Governor Tom Corbett recently announced his support of HB 300, an amendment to the Pennsylvania Human Relations Act which will provide protections against discrimination in employment, housing, and public accommodations based upon sexual orientation and gender identity or expression. This statement may come as a surprise to Pennsylvanians, as Corbett’s opposition to same-sex marriage has been well publicized over the past year.
The Philadelphia Gay News reported that a meeting was held in October between Corbett and Mark Segal, publisher of PGN, and representatives of several LGBTQ organizations, including the HRC and the PERSAD Center in Pittsburgh. Segal said that Corbett’s administration has been discussing publicly supporting the bill for the past three years. In an interview with the Philadelphia Inquirer, Corbett said he previously believed the federal government protected against LGBTQ discrimination, despite having served three terms as Attorney General.
Corbett was named as a defendant in a federal lawsuit between the ACLU of Pennsylvania and the state government over the constitutionality of banning same-sex marriage. When asked about his position on marriage equality in August, Corbett first compared it to a marriage between twelve year olds, before retracting that statement in October and saying, “It was an inappropriate analogy, you know… I think a much better analogy would have been brother and sister, don’t you?” Corbett issued an awkward apology video after his comments went viral, and said he meant to compare only the legal stature of same-sex marriage with incest. Corbett was released as a defendant from the lawsuit in November, and has stayed quiet on the matter since then. He reiterated in his interview with the Inquirer today that he still does not support marriage equality.
Corbett’s support on HB 300 is not entirely unprecedented; he renewed the Schapp Order, which protects state government employees from discrimination in employment based upon sexual orientation and gender identity or expression. In 1974, Governor Milton Shapp signed an executive order banning discrimination based upon sexual orientation in state employment, making Pennsylvania the first state in the country to have any form of employment protection based upon sexual orientation. In 2011, Ohio’s Republican Governor, John Kasulich, allowed a similar executive order to expire, and later renewed it without protection based upon gender identity.
Regardless of Corbett’s support for HB 300, the law is unlikely to go anywhere while it is in the State Government Committee, chaired by Republican Rep. Daryl Metcalfe, an outspoken opponent of any legislation in support of LGBTQ individuals. Corbett reportedly shrugged and said he did not know how to overcome Metcalfe’s stalling of the bill when asked by the Inquirer.
Corbett is far from the first Republican Governor to support LGBTQ inclusive nondiscrimination legislation. Wisconsin was the first state to protect against discrimination in employment based upon sexual orientation in 1982. Republican Governor Lee Dreyfus signed the bill into law, despite a religious fundamentalist campaign urging him to veto the bill, citing the “fundamental Republican principle that government should have a very restricted involvement in people’s private and personal lives.”

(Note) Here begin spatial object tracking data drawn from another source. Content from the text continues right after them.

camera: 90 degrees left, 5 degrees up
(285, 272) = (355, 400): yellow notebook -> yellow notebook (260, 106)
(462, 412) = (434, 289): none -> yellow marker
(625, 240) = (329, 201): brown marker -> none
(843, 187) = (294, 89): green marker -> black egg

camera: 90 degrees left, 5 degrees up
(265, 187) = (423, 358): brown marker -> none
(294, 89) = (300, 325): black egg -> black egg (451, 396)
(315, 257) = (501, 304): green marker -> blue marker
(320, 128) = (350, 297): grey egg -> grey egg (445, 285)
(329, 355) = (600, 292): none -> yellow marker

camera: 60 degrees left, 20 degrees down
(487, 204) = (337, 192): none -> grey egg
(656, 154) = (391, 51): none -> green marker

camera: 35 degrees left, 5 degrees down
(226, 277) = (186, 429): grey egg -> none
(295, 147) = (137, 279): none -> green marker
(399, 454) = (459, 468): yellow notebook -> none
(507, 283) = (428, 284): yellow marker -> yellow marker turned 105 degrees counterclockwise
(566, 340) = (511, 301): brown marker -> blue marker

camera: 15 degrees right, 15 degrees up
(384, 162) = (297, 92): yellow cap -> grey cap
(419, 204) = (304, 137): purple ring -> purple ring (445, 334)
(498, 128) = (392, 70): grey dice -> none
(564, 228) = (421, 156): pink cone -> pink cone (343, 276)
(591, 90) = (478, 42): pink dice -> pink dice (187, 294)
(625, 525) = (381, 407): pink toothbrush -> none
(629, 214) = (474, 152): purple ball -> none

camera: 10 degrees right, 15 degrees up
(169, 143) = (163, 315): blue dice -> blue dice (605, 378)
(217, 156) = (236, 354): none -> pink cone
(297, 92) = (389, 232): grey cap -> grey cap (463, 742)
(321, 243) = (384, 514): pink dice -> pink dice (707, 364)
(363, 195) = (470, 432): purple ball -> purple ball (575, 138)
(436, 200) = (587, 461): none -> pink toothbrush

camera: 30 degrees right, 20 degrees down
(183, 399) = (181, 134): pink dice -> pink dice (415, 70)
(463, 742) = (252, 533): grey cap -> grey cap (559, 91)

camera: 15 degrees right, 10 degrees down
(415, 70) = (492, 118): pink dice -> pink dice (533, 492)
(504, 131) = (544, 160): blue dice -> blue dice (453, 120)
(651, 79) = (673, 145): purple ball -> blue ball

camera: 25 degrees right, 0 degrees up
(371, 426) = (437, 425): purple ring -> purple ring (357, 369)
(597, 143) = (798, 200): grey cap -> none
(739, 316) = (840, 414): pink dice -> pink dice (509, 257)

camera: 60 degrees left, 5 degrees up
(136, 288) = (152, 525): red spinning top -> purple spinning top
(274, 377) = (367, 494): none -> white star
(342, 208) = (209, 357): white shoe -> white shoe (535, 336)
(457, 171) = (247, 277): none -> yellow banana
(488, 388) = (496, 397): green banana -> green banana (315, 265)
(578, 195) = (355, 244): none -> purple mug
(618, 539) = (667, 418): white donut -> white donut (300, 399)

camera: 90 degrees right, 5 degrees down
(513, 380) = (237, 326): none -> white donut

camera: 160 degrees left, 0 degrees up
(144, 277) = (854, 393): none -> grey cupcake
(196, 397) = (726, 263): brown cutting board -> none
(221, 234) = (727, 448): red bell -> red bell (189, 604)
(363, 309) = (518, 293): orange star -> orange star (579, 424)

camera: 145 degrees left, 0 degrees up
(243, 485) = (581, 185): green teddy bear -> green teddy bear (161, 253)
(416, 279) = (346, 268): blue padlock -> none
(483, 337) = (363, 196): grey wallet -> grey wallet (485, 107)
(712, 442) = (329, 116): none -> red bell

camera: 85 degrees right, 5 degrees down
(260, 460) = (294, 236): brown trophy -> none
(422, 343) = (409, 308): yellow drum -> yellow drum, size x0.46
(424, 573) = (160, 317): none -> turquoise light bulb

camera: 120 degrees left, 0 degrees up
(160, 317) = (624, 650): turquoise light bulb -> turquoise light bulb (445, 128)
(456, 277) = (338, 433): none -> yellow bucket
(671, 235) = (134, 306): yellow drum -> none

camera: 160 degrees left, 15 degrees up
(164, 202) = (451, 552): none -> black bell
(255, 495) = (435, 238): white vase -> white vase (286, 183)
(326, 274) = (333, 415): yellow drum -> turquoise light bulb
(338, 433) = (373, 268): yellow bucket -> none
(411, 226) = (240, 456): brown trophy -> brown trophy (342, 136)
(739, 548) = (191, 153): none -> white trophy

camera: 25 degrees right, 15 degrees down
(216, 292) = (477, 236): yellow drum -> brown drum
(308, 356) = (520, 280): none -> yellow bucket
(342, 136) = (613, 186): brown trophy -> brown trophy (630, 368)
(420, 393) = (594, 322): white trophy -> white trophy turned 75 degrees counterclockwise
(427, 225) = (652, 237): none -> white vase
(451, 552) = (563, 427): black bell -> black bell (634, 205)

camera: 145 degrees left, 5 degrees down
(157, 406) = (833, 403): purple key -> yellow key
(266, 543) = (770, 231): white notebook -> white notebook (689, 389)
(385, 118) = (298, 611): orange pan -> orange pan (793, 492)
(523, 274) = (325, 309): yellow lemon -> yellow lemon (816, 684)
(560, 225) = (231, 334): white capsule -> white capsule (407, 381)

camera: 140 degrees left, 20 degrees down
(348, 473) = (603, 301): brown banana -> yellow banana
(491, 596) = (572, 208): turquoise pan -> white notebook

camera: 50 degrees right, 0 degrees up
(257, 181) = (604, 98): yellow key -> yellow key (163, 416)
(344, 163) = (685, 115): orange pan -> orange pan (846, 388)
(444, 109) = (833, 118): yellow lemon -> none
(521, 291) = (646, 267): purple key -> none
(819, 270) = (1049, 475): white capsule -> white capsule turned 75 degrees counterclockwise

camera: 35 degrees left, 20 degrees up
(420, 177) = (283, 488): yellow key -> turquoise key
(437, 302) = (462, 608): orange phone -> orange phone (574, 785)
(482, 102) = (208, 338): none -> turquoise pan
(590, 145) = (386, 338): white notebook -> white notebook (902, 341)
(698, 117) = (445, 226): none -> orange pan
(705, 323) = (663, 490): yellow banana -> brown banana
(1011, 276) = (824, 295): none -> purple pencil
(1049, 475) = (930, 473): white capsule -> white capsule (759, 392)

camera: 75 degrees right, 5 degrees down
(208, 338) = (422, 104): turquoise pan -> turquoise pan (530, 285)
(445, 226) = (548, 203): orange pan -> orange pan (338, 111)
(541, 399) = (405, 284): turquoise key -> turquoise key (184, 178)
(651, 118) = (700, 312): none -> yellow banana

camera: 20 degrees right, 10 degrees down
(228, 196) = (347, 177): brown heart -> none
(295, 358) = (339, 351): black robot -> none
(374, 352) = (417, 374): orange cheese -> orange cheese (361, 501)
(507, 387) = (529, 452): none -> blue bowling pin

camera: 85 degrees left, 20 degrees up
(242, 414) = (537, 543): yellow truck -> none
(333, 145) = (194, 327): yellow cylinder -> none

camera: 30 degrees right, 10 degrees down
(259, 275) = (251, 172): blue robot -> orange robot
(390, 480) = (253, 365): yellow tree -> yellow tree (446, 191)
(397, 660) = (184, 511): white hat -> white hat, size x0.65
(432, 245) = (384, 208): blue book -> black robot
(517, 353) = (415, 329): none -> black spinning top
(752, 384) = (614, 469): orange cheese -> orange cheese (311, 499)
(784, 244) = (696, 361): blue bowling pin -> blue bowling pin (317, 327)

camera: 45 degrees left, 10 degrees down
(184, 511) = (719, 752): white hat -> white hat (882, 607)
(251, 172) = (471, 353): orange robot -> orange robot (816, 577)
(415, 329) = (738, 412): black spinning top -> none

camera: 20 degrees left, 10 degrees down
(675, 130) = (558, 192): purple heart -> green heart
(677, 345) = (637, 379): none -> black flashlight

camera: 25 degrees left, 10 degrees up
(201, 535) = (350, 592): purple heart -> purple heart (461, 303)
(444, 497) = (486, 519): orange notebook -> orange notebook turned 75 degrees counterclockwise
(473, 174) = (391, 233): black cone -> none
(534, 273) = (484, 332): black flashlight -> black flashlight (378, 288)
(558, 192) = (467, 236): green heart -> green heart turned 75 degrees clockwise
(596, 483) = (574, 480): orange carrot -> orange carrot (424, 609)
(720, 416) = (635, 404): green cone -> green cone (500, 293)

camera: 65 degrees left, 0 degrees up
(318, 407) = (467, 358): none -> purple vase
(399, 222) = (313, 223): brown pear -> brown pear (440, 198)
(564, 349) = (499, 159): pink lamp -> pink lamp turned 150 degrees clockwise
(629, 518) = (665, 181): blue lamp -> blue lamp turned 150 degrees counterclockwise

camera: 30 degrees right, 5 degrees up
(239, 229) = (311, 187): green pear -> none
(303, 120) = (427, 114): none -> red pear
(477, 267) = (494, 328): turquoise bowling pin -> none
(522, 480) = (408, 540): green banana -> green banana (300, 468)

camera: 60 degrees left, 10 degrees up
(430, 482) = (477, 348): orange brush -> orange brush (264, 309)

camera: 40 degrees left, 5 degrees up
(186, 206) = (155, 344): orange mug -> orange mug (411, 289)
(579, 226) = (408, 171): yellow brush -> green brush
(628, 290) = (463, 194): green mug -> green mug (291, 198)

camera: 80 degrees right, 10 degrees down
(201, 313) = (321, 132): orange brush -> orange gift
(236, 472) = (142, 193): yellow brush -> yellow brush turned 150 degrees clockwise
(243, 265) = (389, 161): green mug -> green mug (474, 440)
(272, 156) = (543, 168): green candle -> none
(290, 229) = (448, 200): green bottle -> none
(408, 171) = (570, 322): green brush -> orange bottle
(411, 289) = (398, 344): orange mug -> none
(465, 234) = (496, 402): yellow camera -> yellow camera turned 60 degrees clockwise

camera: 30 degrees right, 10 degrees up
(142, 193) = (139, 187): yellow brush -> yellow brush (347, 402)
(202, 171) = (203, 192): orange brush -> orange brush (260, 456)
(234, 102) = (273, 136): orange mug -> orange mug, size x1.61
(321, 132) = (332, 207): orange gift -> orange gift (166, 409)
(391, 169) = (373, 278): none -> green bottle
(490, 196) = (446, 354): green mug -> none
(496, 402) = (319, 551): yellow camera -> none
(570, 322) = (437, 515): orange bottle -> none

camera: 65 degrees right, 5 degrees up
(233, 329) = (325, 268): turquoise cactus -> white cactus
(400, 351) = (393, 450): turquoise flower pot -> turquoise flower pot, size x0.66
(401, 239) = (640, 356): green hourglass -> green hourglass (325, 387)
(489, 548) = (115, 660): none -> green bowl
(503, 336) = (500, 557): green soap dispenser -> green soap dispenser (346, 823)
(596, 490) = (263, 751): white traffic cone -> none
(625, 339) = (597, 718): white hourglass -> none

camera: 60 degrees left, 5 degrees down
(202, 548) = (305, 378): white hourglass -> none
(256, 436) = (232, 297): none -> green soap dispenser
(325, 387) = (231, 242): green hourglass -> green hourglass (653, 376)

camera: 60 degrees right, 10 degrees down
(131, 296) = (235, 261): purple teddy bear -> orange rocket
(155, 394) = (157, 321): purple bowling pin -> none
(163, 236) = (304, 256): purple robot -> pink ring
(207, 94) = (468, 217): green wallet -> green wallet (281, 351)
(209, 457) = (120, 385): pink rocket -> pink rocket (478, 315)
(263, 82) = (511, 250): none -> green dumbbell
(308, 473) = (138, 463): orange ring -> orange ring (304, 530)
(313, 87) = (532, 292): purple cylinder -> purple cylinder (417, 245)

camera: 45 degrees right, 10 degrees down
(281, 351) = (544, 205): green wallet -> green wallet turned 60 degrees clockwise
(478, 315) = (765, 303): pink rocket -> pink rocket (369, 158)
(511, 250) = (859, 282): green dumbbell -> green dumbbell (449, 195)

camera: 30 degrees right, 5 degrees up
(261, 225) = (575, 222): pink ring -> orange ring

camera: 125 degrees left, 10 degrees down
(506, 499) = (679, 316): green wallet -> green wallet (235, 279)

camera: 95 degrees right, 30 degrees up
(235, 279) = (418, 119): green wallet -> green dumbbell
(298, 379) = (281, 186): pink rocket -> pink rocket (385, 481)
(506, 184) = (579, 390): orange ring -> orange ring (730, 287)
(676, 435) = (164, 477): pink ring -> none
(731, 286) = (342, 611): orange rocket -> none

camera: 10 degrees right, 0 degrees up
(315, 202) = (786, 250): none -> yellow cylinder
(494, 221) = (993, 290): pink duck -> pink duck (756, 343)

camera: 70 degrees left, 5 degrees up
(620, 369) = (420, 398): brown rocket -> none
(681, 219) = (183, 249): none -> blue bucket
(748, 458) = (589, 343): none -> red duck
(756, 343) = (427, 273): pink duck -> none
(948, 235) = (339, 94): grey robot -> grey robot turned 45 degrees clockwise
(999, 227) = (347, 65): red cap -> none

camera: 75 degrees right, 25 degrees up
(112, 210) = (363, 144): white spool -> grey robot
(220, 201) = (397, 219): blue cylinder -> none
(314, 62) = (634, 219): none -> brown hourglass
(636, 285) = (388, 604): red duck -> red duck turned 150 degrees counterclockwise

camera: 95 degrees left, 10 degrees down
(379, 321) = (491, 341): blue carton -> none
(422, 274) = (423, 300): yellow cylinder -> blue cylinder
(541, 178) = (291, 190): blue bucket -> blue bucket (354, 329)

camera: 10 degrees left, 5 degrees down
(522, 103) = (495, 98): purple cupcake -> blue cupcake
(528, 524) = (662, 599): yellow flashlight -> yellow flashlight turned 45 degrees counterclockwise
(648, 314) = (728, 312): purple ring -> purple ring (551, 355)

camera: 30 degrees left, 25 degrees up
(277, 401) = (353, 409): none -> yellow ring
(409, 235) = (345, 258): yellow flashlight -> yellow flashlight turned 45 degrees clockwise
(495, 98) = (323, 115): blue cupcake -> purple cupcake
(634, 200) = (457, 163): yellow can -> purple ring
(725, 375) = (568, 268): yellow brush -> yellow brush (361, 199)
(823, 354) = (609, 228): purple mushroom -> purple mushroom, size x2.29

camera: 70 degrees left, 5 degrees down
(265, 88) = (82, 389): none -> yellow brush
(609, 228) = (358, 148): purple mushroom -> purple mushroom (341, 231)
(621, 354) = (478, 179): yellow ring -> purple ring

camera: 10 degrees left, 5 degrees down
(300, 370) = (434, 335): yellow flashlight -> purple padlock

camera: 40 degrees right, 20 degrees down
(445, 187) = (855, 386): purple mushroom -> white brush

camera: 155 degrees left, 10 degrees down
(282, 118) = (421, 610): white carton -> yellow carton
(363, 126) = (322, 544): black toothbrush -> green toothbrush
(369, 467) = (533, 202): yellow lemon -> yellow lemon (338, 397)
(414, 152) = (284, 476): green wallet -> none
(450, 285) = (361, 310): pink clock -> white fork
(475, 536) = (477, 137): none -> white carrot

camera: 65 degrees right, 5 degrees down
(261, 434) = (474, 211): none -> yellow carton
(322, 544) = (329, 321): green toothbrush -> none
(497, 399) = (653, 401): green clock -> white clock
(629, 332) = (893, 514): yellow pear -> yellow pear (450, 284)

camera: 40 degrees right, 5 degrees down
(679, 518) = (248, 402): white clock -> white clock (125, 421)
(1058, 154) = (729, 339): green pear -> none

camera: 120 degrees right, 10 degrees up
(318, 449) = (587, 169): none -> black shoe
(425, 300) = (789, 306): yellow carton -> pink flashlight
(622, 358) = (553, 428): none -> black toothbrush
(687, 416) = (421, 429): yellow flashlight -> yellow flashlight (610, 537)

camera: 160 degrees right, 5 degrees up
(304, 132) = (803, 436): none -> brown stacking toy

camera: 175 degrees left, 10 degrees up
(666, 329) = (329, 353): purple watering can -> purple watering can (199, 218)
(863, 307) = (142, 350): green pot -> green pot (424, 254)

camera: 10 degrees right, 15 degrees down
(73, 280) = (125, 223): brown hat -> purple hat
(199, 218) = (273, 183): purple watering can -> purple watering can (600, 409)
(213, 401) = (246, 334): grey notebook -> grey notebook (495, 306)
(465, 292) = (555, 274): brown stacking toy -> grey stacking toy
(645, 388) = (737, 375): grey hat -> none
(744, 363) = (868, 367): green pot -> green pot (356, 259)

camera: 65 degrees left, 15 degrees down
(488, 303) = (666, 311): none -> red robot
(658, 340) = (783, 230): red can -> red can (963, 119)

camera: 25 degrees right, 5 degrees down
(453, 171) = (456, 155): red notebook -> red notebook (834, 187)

This announcement comes four days after the annual gathering of the Pennsylvania Society, a weekend seen by many state leaders as one of the most important barometers to measure support for political candidates. Corbett’s approval ratings have steadily dropped through 2013, and his administration is likely anticipating an uphill battle for reelection. When the Pennsylvania General Assembly concludes session today, the state legislature will be on winter recess until January 7. When legislators return to Harrisburg in 2014, advocates will be able to access the impact of Corbett’s statement of support for LGBTQ nondiscrimination.